▶ _WHAT YOU HAVE TO DO_: Search the listing below for the line containing "between Howard and". From there through the line containing "Wrap Foil Aroun", transcribe every line exactly, both ends included.

▶ _DATA SUPPLIED_:
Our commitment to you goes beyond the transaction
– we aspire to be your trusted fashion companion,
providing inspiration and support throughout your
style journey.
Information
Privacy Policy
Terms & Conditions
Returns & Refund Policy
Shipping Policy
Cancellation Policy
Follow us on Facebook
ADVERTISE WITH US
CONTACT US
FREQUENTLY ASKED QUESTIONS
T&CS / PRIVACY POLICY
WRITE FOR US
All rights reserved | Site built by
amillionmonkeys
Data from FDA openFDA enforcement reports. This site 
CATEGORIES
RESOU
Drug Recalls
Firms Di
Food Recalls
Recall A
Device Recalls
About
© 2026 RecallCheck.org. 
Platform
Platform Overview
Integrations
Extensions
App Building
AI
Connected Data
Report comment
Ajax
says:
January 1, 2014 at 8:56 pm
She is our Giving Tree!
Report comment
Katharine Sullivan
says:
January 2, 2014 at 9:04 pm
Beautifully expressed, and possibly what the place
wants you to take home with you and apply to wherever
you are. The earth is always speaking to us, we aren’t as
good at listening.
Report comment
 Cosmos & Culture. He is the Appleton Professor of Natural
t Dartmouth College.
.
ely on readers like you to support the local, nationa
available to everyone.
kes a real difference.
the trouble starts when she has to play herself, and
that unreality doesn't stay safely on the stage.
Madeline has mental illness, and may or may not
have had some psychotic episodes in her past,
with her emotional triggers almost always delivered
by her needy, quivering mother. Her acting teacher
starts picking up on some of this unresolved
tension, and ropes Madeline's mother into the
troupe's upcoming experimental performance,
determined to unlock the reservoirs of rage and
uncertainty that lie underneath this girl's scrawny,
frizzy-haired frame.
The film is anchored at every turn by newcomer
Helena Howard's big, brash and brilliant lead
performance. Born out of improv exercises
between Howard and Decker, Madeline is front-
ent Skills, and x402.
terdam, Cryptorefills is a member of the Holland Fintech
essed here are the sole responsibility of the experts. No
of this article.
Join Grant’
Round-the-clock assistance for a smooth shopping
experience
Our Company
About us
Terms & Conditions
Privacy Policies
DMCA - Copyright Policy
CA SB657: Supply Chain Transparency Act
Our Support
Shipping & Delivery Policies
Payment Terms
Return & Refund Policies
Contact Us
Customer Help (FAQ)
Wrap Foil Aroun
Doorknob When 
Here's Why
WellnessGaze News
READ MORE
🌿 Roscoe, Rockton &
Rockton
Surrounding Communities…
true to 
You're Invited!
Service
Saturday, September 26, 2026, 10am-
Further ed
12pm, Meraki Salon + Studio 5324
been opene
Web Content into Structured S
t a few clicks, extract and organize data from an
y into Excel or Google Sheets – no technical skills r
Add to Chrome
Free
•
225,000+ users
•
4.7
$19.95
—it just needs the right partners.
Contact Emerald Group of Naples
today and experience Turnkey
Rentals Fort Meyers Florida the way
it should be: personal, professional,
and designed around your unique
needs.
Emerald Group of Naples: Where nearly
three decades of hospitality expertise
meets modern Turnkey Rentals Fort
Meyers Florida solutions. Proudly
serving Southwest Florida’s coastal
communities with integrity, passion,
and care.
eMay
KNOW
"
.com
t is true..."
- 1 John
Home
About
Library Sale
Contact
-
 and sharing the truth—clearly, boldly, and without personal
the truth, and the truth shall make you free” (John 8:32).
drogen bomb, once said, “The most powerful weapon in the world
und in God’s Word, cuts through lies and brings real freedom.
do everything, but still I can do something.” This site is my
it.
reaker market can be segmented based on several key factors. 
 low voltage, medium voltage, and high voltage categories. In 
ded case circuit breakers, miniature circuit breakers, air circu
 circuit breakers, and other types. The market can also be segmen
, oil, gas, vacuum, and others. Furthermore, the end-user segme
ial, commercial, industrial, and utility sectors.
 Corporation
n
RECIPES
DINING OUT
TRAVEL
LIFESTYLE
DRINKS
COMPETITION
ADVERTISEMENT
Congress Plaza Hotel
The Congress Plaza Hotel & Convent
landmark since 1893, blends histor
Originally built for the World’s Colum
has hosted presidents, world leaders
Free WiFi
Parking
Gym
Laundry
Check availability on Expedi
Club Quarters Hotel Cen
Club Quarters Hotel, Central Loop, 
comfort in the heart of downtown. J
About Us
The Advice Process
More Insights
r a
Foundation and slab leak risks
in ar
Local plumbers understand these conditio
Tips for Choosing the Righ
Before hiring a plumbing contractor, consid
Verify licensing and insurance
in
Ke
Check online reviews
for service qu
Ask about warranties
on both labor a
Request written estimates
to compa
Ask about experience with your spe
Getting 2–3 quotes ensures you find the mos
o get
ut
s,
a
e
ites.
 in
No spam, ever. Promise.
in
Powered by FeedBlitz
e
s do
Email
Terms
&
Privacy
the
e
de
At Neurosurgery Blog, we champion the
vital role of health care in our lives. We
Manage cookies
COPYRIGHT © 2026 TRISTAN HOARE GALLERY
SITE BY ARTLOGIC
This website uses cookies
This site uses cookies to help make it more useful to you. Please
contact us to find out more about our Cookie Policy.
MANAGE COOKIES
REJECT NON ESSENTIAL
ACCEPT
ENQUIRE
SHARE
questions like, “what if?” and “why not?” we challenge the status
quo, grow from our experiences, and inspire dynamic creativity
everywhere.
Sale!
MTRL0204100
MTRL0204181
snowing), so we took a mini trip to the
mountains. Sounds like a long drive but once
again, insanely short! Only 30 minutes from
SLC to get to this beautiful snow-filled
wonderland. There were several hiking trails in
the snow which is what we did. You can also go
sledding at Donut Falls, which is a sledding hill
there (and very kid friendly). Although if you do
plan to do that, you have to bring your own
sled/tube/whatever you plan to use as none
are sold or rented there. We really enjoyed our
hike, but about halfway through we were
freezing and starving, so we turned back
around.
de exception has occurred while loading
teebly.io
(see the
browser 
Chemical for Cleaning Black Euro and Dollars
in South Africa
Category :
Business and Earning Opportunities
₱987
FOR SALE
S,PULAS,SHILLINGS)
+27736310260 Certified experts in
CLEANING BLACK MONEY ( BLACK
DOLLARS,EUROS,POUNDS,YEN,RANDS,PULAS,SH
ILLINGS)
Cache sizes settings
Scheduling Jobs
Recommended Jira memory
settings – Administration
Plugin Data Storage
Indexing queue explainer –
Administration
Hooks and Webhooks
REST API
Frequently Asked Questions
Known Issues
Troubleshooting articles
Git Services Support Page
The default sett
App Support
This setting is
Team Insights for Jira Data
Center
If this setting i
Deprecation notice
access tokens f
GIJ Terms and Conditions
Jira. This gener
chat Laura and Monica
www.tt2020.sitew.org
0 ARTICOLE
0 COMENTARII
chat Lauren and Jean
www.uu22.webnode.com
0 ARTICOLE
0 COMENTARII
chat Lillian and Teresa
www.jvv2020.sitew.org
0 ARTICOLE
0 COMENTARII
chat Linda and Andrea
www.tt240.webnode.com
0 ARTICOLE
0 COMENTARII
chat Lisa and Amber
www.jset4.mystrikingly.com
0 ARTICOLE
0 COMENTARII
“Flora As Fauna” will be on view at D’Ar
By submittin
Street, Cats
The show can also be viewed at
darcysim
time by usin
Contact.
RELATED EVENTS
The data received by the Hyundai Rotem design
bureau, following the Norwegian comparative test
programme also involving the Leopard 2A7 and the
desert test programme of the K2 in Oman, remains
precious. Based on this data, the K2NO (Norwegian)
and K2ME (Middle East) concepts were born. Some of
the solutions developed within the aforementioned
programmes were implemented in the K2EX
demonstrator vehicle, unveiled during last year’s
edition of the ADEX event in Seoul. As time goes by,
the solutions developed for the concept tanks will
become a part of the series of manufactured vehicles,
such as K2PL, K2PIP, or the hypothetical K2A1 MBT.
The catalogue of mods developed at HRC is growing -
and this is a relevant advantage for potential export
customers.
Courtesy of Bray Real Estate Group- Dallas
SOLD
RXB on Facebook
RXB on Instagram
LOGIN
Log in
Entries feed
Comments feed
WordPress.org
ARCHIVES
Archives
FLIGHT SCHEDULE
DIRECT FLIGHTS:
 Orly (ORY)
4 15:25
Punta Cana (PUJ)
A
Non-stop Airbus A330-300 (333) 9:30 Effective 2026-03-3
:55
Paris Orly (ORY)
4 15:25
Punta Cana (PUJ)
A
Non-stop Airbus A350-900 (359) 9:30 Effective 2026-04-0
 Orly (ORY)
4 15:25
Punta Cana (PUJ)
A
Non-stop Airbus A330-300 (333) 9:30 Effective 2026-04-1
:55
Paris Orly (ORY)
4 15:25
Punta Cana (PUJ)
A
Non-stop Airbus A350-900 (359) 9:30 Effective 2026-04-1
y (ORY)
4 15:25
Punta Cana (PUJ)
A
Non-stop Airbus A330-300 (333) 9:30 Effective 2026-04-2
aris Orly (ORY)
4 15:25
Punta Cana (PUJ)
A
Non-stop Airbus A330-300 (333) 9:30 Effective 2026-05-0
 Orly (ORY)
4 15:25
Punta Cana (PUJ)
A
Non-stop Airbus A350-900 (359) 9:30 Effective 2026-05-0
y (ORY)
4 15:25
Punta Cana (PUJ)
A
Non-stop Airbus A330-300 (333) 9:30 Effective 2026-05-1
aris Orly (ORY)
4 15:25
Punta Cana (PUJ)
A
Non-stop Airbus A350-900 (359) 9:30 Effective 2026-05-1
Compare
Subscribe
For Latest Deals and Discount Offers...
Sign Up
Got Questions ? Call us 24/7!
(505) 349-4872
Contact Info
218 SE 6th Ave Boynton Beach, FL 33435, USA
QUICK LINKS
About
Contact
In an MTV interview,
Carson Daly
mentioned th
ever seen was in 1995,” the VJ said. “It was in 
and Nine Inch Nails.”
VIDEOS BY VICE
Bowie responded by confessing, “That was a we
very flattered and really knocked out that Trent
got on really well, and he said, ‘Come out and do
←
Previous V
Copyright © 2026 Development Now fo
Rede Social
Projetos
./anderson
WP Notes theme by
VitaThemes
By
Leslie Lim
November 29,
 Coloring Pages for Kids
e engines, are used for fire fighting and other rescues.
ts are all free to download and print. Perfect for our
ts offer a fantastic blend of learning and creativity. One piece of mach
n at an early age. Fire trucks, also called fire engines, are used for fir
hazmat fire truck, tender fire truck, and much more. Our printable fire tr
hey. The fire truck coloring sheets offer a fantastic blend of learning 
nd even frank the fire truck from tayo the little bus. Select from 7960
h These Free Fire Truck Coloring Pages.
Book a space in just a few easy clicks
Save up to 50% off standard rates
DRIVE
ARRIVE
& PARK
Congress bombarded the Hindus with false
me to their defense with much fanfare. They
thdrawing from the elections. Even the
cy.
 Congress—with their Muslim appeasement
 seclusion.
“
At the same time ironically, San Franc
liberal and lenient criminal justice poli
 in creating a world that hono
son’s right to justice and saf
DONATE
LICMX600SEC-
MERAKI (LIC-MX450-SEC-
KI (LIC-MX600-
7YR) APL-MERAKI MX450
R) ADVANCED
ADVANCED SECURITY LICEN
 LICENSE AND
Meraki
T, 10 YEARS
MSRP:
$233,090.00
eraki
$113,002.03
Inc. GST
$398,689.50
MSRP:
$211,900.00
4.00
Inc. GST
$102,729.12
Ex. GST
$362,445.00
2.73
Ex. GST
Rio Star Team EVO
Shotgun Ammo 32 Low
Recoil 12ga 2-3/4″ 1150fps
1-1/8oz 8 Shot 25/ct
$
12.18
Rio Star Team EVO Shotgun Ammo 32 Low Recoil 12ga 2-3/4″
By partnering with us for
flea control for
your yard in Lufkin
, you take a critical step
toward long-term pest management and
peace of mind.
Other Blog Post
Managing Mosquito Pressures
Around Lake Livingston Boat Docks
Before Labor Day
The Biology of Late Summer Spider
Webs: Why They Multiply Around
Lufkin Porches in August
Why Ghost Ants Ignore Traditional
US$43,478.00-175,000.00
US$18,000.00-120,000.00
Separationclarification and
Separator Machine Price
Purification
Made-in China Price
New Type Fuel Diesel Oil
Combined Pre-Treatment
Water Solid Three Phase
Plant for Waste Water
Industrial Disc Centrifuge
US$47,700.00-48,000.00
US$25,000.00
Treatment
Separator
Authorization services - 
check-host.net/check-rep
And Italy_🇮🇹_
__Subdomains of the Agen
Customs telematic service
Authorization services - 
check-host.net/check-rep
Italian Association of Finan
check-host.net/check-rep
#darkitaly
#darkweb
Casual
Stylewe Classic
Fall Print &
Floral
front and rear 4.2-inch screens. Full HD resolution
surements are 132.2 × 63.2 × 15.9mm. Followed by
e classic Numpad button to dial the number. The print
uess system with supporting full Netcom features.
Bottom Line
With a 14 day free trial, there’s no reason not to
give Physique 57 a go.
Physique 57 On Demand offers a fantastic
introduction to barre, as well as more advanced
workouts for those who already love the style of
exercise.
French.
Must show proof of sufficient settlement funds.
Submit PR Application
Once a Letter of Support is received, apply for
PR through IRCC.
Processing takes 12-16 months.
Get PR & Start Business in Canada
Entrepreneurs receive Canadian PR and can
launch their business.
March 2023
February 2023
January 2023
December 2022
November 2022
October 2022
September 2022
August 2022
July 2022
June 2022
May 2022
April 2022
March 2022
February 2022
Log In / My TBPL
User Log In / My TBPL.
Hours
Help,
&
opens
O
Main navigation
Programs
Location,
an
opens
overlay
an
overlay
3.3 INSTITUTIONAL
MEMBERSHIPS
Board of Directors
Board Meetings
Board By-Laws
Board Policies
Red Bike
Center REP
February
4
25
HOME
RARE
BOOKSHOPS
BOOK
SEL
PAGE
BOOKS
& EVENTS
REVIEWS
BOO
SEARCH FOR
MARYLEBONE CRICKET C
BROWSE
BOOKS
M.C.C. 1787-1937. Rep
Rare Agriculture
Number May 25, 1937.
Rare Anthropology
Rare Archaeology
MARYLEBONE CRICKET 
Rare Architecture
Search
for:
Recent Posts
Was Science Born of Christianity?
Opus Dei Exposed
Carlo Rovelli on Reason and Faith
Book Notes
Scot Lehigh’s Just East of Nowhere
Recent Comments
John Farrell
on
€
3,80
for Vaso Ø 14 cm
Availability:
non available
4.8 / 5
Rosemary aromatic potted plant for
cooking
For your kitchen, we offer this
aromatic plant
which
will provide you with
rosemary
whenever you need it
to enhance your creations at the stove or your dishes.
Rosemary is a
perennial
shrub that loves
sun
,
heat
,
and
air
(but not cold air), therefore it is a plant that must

▶ _TASK OUTPUT_:
between Howard and Decker, Madeline is front-
ent Skills, and x402.
terdam, Cryptorefills is a member of the Holland Fintech
essed here are the sole responsibility of the experts. No
of this article.
Join Grant’
Round-the-clock assistance for a smooth shopping
experience
Our Company
About us
Terms & Conditions
Privacy Policies
DMCA - Copyright Policy
CA SB657: Supply Chain Transparency Act
Our Support
Shipping & Delivery Policies
Payment Terms
Return & Refund Policies
Contact Us
Customer Help (FAQ)
Wrap Foil Aroun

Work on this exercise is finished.